How does it work ? Actually, it depends on the type of replication you use : syncrepl or delta-syncrepl.

In syncrepl mode, syncprov will keep a set of updates in memory (and we have a limited number of updates we can keep, it’s defined by a parameter), which will be sent to the consumer when it reconnects. If the consumer has been disconnected for too long, we may fail out of those pending updates, and will fallback to a full refresh mode, where we exchange the entryUUID to retrieve the added or deleted entries.

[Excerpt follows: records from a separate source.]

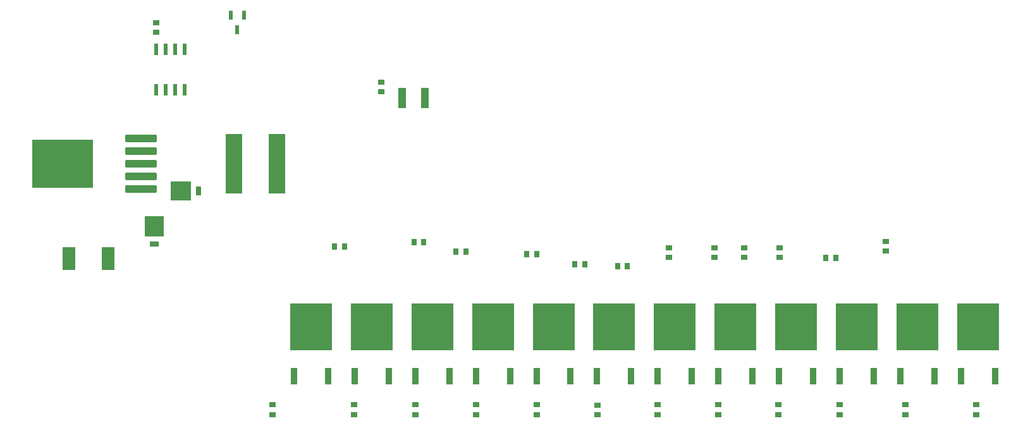
<source format=gbr>
G04*
G04 #@! TF.GenerationSoftware,Altium Limited,Altium Designer,22.4.2 (48)*
G04*
G04 Layer_Color=8421504*
%FSLAX25Y25*%
%MOIN*%
G70*
G04*
G04 #@! TF.SameCoordinates,7713EA0D-6249-4CA7-80EE-CA65CFE05E5E*
G04*
G04*
G04 #@! TF.FilePolarity,Positive*
G04*
G01*
G75*
%ADD19R,0.08661X0.31496*%
%ADD20R,0.03740X0.03150*%
%ADD21R,0.03543X0.08858*%
%ADD22R,0.21850X0.24803*%
%ADD23R,0.03150X0.03740*%
G04:AMPARAMS|DCode=24|XSize=39.37mil|YSize=163.39mil|CornerRadius=1.97mil|HoleSize=0mil|Usage=FLASHONLY|Rotation=270.000|XOffset=0mil|YOffset=0mil|HoleType=Round|Shape=RoundedRectangle|*
%AMROUNDEDRECTD24*
21,1,0.03937,0.15945,0,0,270.0*
21,1,0.03543,0.16339,0,0,270.0*
1,1,0.00394,-0.07972,-0.01772*
1,1,0.00394,-0.07972,0.01772*
1,1,0.00394,0.07972,0.01772*
1,1,0.00394,0.07972,-0.01772*
%
%ADD24ROUNDEDRECTD24*%
G04:AMPARAMS|DCode=25|XSize=251.97mil|YSize=322.84mil|CornerRadius=2.52mil|HoleSize=0mil|Usage=FLASHONLY|Rotation=270.000|XOffset=0mil|YOffset=0mil|HoleType=Round|Shape=RoundedRectangle|*
%AMROUNDEDRECTD25*
21,1,0.25197,0.31780,0,0,270.0*
21,1,0.24693,0.32284,0,0,270.0*
1,1,0.00504,-0.15890,-0.12347*
1,1,0.00504,-0.15890,0.12347*
1,1,0.00504,0.15890,0.12347*
1,1,0.00504,0.15890,-0.12347*
%
%ADD25ROUNDEDRECTD25*%
%ADD26R,0.10000X0.10512*%
%ADD27R,0.05000X0.03000*%
%ADD28R,0.07008X0.12402*%
%ADD29R,0.04331X0.11024*%
%ADD30R,0.02200X0.05000*%
%ADD31R,0.02362X0.06102*%
%ADD32R,0.10512X0.10000*%
%ADD33R,0.03000X0.05000*%
D19*
X177904Y271184D02*
D03*
X155464D02*
D03*
D20*
X546682Y143993D02*
D03*
Y138875D02*
D03*
X509445Y143993D02*
D03*
Y138875D02*
D03*
X474874Y143993D02*
D03*
Y138875D02*
D03*
X410687Y143993D02*
D03*
Y138875D02*
D03*
X378631Y143993D02*
D03*
Y138875D02*
D03*
X442308Y143993D02*
D03*
Y138875D02*
D03*
X499069Y225061D02*
D03*
Y230179D02*
D03*
X384628Y221695D02*
D03*
Y226814D02*
D03*
X424501Y221695D02*
D03*
Y226814D02*
D03*
X408707Y221695D02*
D03*
Y226814D02*
D03*
X443014Y221695D02*
D03*
Y226814D02*
D03*
X346999Y143870D02*
D03*
Y138752D02*
D03*
X315027Y143993D02*
D03*
Y138875D02*
D03*
X283038Y143993D02*
D03*
Y138875D02*
D03*
X251075Y144007D02*
D03*
Y138889D02*
D03*
X218802Y143993D02*
D03*
Y138875D02*
D03*
X175720Y143993D02*
D03*
Y138875D02*
D03*
X232975Y309075D02*
D03*
Y314193D02*
D03*
X114505Y340445D02*
D03*
Y345564D02*
D03*
D21*
X442777Y159055D02*
D03*
X460730D02*
D03*
X410816D02*
D03*
X428769D02*
D03*
X506700D02*
D03*
X524653D02*
D03*
X219048D02*
D03*
X237001D02*
D03*
X556614D02*
D03*
X538661D02*
D03*
X492691D02*
D03*
X474739D02*
D03*
X396807D02*
D03*
X378855D02*
D03*
X364846D02*
D03*
X346893D02*
D03*
X332885D02*
D03*
X314932D02*
D03*
X300923D02*
D03*
X282971D02*
D03*
X268962D02*
D03*
X251009D02*
D03*
X205039D02*
D03*
X187087D02*
D03*
D22*
X451754Y185039D02*
D03*
X419792D02*
D03*
X515676D02*
D03*
X228024D02*
D03*
X547638D02*
D03*
X483715D02*
D03*
X387831D02*
D03*
X355870D02*
D03*
X323908D02*
D03*
X291947D02*
D03*
X259986D02*
D03*
X196063D02*
D03*
D23*
X309836Y223553D02*
D03*
X314954D02*
D03*
X250365Y229816D02*
D03*
X255483D02*
D03*
X357707Y217249D02*
D03*
X362825D02*
D03*
X335193Y218278D02*
D03*
X340312D02*
D03*
X272474Y224787D02*
D03*
X277592D02*
D03*
X208504Y227547D02*
D03*
X213622D02*
D03*
X472629Y221406D02*
D03*
X467511D02*
D03*
D24*
X106370Y257798D02*
D03*
Y264491D02*
D03*
Y271184D02*
D03*
Y277877D02*
D03*
Y284570D02*
D03*
D25*
X65229Y271184D02*
D03*
D26*
X113385Y238096D02*
D03*
D27*
Y228840D02*
D03*
D28*
X68438Y221112D02*
D03*
X89029D02*
D03*
D29*
X256127Y305763D02*
D03*
X243922D02*
D03*
D30*
X160808Y349499D02*
D03*
X153603D02*
D03*
X157206Y341857D02*
D03*
D31*
X114471Y310070D02*
D03*
X119471D02*
D03*
X124471D02*
D03*
X129471D02*
D03*
X114471Y331330D02*
D03*
X119471D02*
D03*
X124471D02*
D03*
X129471D02*
D03*
D32*
X127480Y256747D02*
D03*
D33*
X136736D02*
D03*
M02*

</source>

In delta-syncrepl mode, it’s more complex : we use the accesslog database to store the updates, except when we have been disconnected for too long, and have to fall back to the refresh mode. The consequence is that we need to configure syncprov in 2 places : in the replicated database, and in the accesslog database… And here, it’s important to understand that the syncprov overlay sends Entries read from the accesslog database or from the application database.

What if …?

Ok, this is supposed to work just fine. However, from time to time, we may have some trouble. This part of the documentation is trying to list the possible pitfalls and explain how to figure out what’s going on, and how to fix replications.

ServerID

serverID are associated with a specific server. Once assigned, they should not be changed. Neatness counts at design time. Once the cluster has been up and replicating, neatness is too late.

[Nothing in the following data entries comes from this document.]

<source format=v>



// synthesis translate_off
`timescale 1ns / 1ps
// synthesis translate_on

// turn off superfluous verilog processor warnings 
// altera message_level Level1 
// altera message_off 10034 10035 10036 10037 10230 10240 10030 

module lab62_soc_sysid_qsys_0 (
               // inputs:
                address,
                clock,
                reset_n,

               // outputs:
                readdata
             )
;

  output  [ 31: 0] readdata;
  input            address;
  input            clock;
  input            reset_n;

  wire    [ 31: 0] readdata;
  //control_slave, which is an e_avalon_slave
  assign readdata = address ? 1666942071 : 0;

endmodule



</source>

When a server is taken out of service its serverID should be retired.

RID

The RID is assigned by the consumer for its own replication housekeeping. It is reported in the slapd logs so you can figure out which of the possihle providers the change was pulled from. Many consumers can use the same RIDs without OpenLDAP having an issue. However, it makes life simpler if you assign RIDs to be used to represent producers consistently among the consumers.

CSN too old

CSN too old tells you that the syncrepl message has a CSN that is older than the current contextCSN. That means the change was already processed. This message can be (is) ignored. Think of this as a REPEATed update … a non-productive replication action. In MMR environments, small numbers are to be expected. Large numbers of REPEATs (CSN too old) should trigger a review of the replication pairing with a view to reduce the non-productive activity.

Best practices

Here are a few best-practices that are to be followed when setting up replication.

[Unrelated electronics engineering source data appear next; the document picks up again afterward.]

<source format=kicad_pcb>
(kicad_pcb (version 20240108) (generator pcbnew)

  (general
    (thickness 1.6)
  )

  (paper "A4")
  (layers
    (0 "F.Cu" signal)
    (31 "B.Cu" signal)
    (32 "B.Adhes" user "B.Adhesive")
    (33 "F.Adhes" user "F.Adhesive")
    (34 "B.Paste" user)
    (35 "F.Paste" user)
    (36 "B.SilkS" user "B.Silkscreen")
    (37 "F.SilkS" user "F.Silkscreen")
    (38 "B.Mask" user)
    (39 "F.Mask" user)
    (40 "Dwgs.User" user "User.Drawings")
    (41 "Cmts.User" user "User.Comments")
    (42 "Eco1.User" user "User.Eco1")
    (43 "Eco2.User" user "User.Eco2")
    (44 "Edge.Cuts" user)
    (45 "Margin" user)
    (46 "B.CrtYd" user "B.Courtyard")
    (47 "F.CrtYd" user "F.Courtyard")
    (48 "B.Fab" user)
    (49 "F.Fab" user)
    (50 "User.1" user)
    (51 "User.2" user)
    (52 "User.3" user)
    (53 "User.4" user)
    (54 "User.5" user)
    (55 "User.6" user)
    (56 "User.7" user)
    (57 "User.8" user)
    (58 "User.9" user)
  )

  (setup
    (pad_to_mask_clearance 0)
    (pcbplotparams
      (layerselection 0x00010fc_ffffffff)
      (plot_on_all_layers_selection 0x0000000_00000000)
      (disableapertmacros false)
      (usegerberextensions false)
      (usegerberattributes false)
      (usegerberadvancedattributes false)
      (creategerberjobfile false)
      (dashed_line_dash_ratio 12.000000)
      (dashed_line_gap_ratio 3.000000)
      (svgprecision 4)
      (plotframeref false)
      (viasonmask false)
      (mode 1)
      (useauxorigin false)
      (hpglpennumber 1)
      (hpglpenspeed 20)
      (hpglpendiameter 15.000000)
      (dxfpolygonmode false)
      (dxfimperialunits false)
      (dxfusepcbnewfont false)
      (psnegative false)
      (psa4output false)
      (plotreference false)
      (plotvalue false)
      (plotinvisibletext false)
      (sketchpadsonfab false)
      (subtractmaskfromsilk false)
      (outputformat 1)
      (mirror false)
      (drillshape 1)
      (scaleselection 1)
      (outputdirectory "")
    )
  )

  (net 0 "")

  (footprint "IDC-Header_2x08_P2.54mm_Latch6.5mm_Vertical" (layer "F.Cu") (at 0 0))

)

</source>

Use Delta-syncrepl, with MDB.
Keep it simple. You usually don’t need more than 2 servers using MMR. Adding a third in “hot-standby” (disaster recovery) mode is OK so long as it doesn’t get write requests during normal operation.
Avoid complex topologies in which a server can be updated by two producers that are themselves replication each other : that would result in warnings in the log (CSN too old) because updates will flow from both producers, when the update will be updated already.
Sync logs are verbose. However this is the only way you can get some information about what’s going on. You want to have it set.
NTP. syncrepl simply does not correctly work unless the server clocks are VERY closely synchronized. That’s the basis of the protocol. NTP should be running on all servers.